Roger E. Kasperson. Provost at Clark University since 1992 and a senior researcher at the Center for Technology, Environment, and Development (CENTED) and the George Perkins Marsh Institute, Kasperson has written numerous books and monographs on technological risks, risk communication, risk policy, radioactive wastes, and global environmental change, including his latest book Regions at Risk: Comparison of Threatened Environments (United Nations University Press, 1995). He chairs the International Geographical Union’s Commission on Critical Environmental Situations and Regions and is a member of the Social Science Research Council’s Committee on Global Environmental Change Research. He is a fellow of the American Association for the Advancement of Science and has been honored for his work on environmental hazards by the Association of American Geographers. He has served on various committees of the National Research Council and the National Science Foundation and the subcommittee on risk reduction strategies for the Science Advisory Board’s report to the U.S. Environmental Protection Agency, Reducing Risk: Setting Priorities and Strategies for Environmental Protection (1992).

A charter member of SRA, Kasperson has served on the council, was general program chair of the 1986 SRA Annual Meeting, and has served on the editorial board of Risk Analysis. He has a Ph.D. in geography from the University of Chicago.

Ralph L. Keeney. A professor of systems management at the University of Southern California, Keeney has been a consultant for several private and public organizations addressing decisions about large-scale siting studies, energy policy, environmental and risk studies, and corporate management problems. He is the co-author (with Howard Raiffa) of the book Decisions with Multiple Objectives (reprinted by Cambridge University Press, 1993) and the author of Value-Focused Thinking (Harvard University Press, 1992). In 1995, Keeney was elected to the National Academy of Engineering.
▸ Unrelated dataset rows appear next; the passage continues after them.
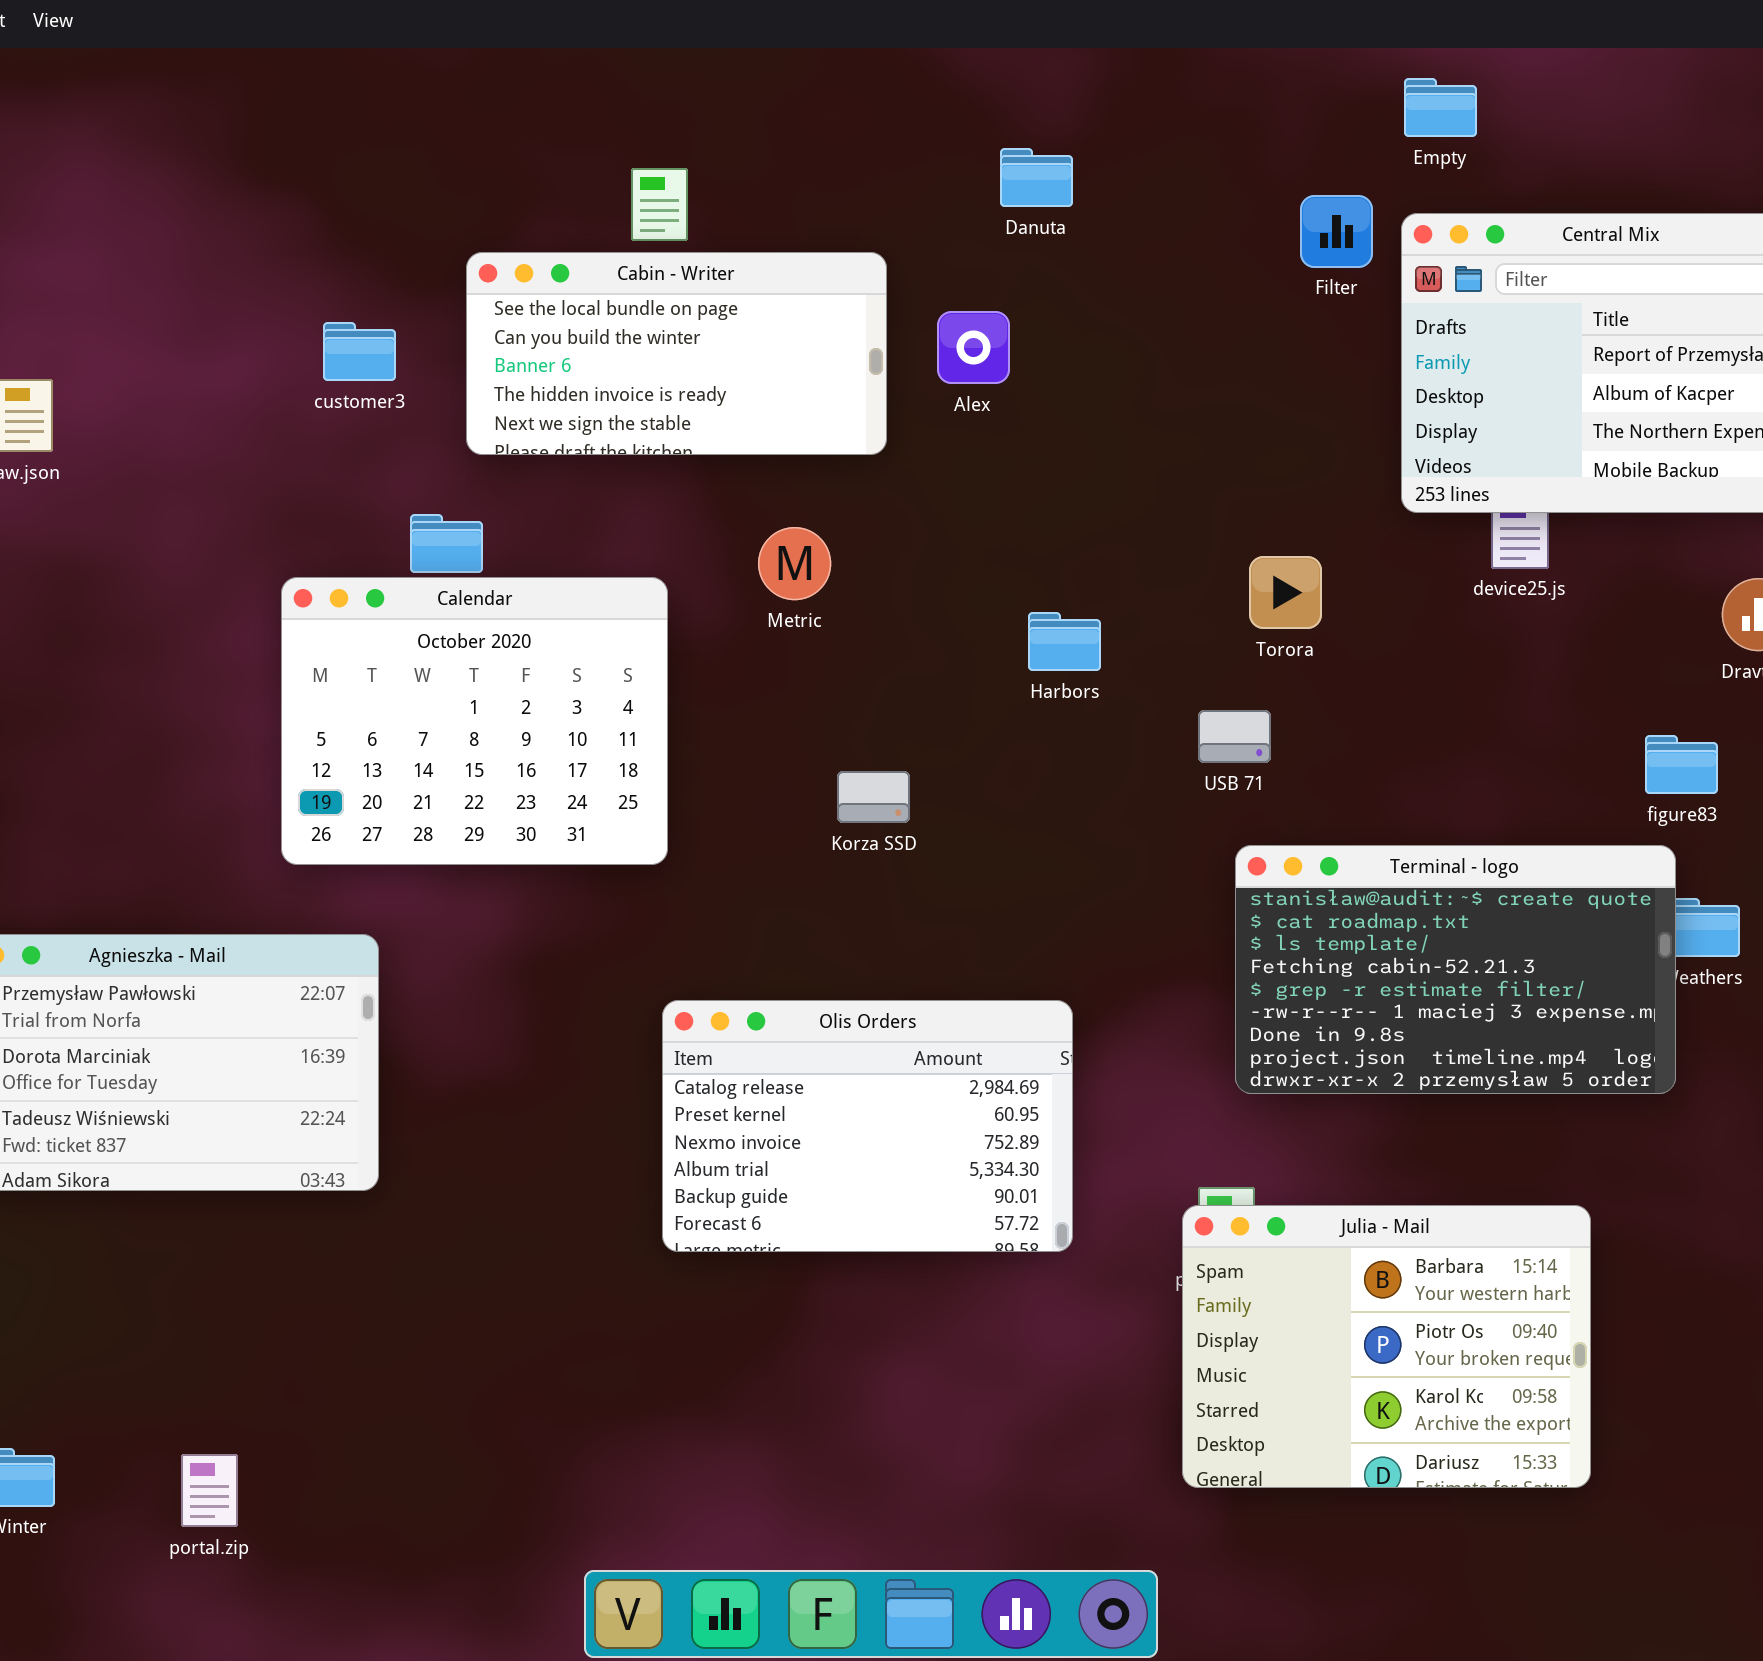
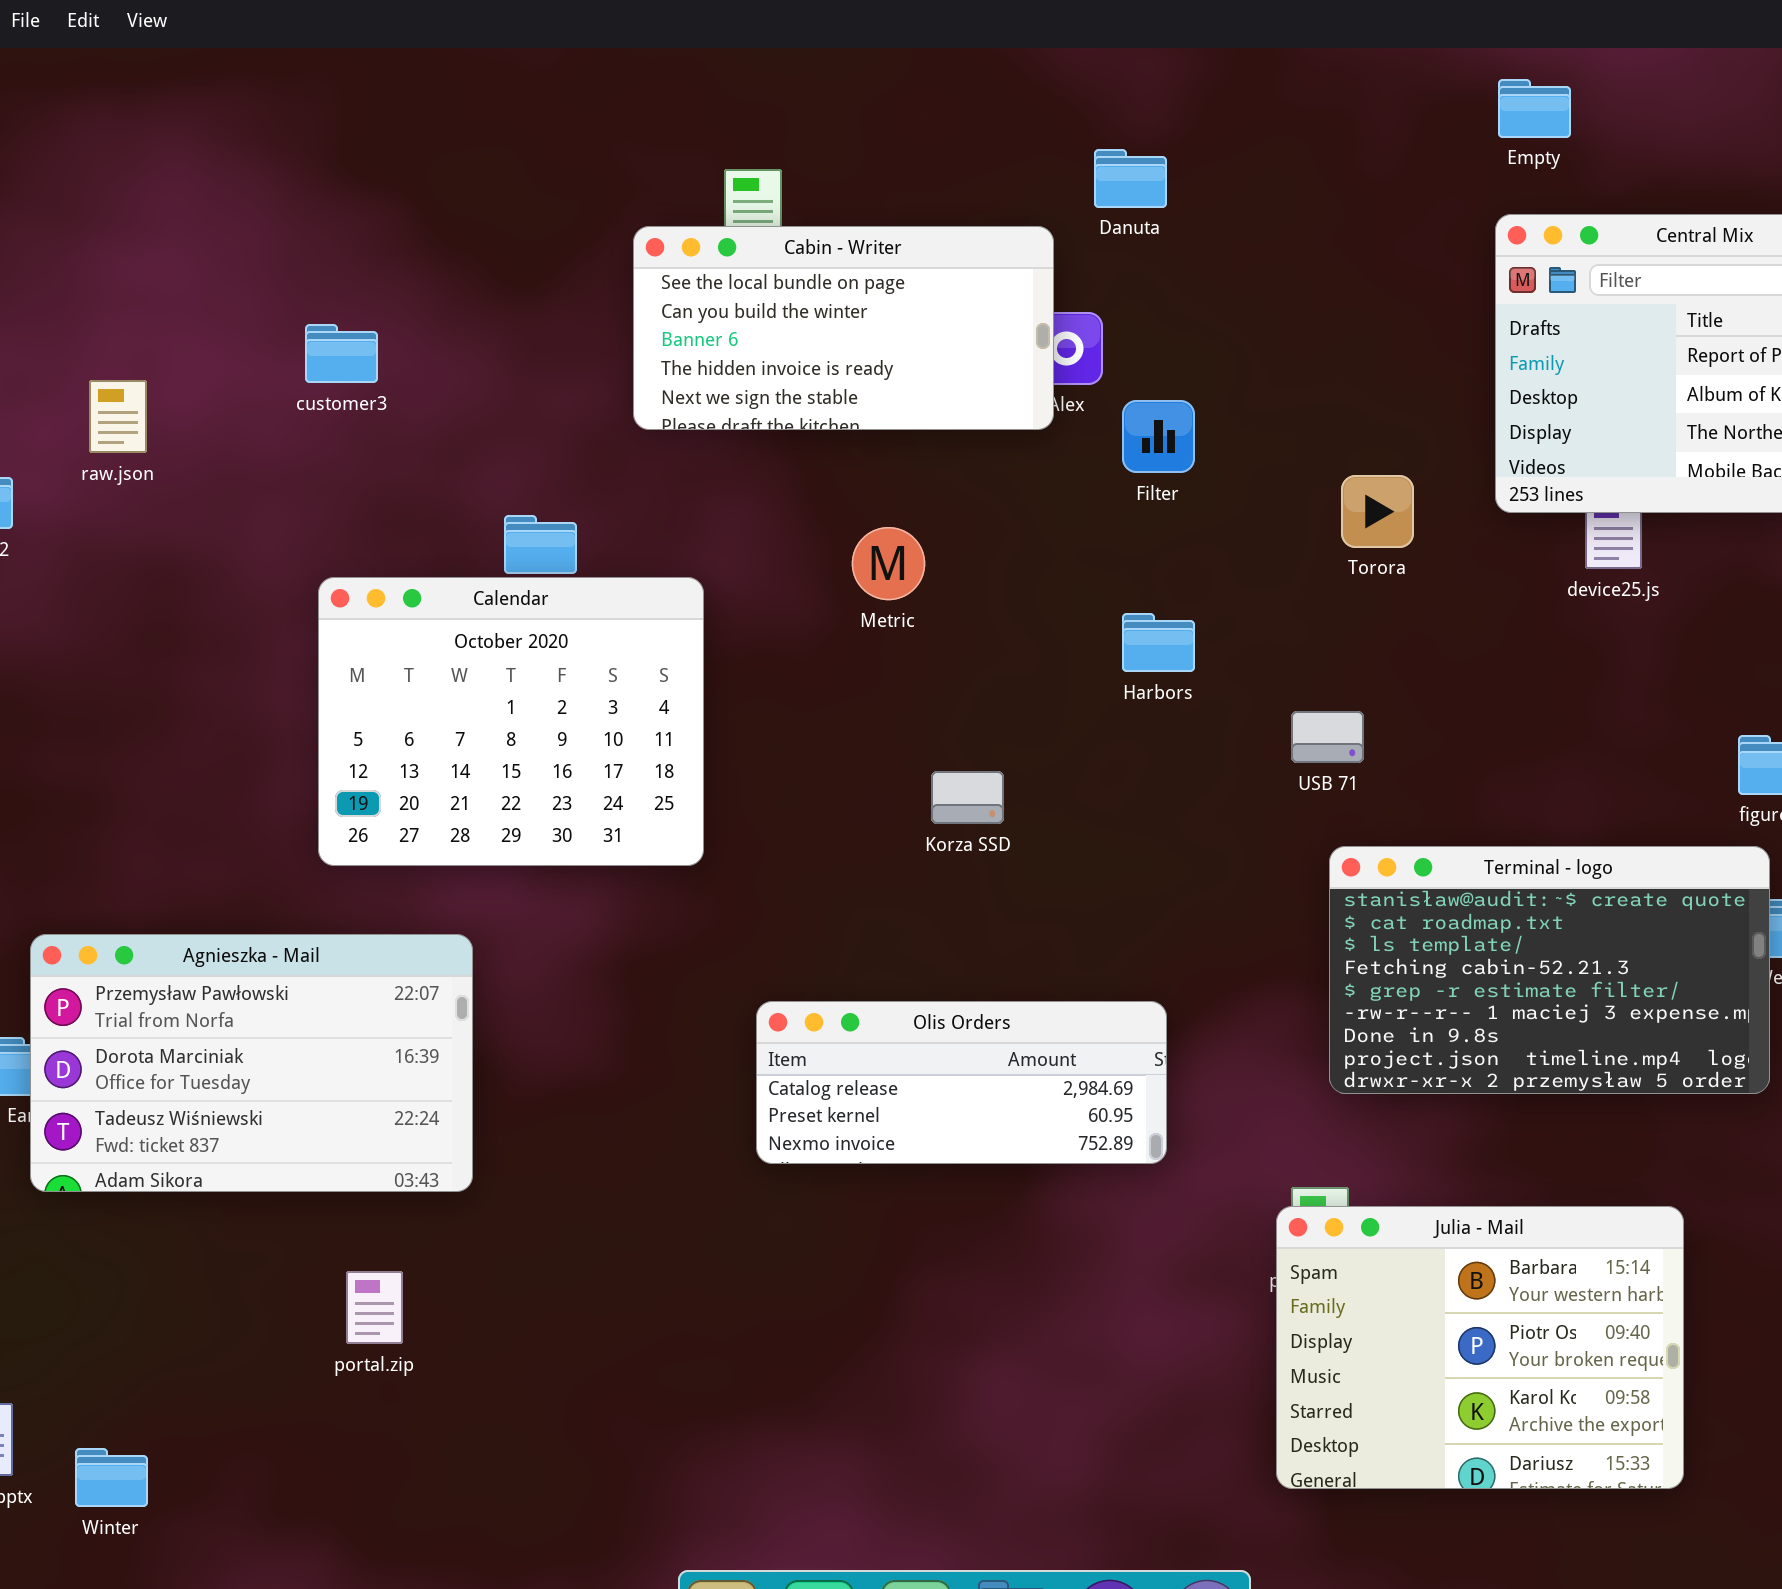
Filter: [1300,195,1373,268] -> [1122,400,1195,473], moved
Cabin - Writer: [466,252,887,455] -> [633,226,1054,430], moved
customer3: [323,322,396,381] -> [305,324,378,383], moved
Torora: [1249,556,1322,629] -> [1341,475,1414,548], moved
Calendar: [281,577,668,865] -> [318,577,704,866], moved
Olis Orders: [662,1000,1073,1252] -> [756,1001,1167,1164], resized
portal.zip: [181,1454,238,1527] -> [346,1271,403,1344], moved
His current research includes quantitatively examining the implications of the “richer is safer” phenomenon in order to develop models that estimate the fatalities induced by expensive regulations, with the intent to include those fatalities in estimating the full range of consequences of existing and proposed regulations and to provide guidance for a reasonable value trade-off between public funds spent and statistical lives saved for regulatory decision making.

A charter member of SRA, he has a Ph.D. in operations research from Massachusetts Institute of Technology, where he was also a professor in engineering and in management. He was a research scholar at the International Institute for Applied Systems Analysis in Austria and the founder of the decision and risk analysis group for a geotechnical and environmental consulting firm.

M. Elisabeth Paté-Cornell. Professor of industrial engineering and engineering management at Stanford University and the immediate past president of SRA, Paté-Cornell specializes in risk analysis, engineering reliability, engineering and environmental risk management, engineering economy, and decision analysis. With years of consulting and public service experience, she has served on several committees of the National Research Council and National Science Foundation and has published many articles on risk analysis and related topics in scientific journals, including Risk Analysis.

In 1989, Paté-Cornell received the Best Paper Award of the American Nuclear Society’s Reactor Safety Division. She was a Stanford University Fellow from 1989 to 1991 and is currently an elected member of the Stanford University Senate. She was elected to the National Academy of Engineering in 1995. Her recent work has focused on the organizational and managerial aspects of systems safety with applications to the management of jacket-type offshore platforms and the space shuttle’s heat shield.

A member of SRA since 1981, she has served on the council and is a past president of the Northern California Chapter. She holds a Ph.D. in engineering-economic systems from Stanford and was previously an assistant professor of civil engineering at Massachusetts Institute of Technology.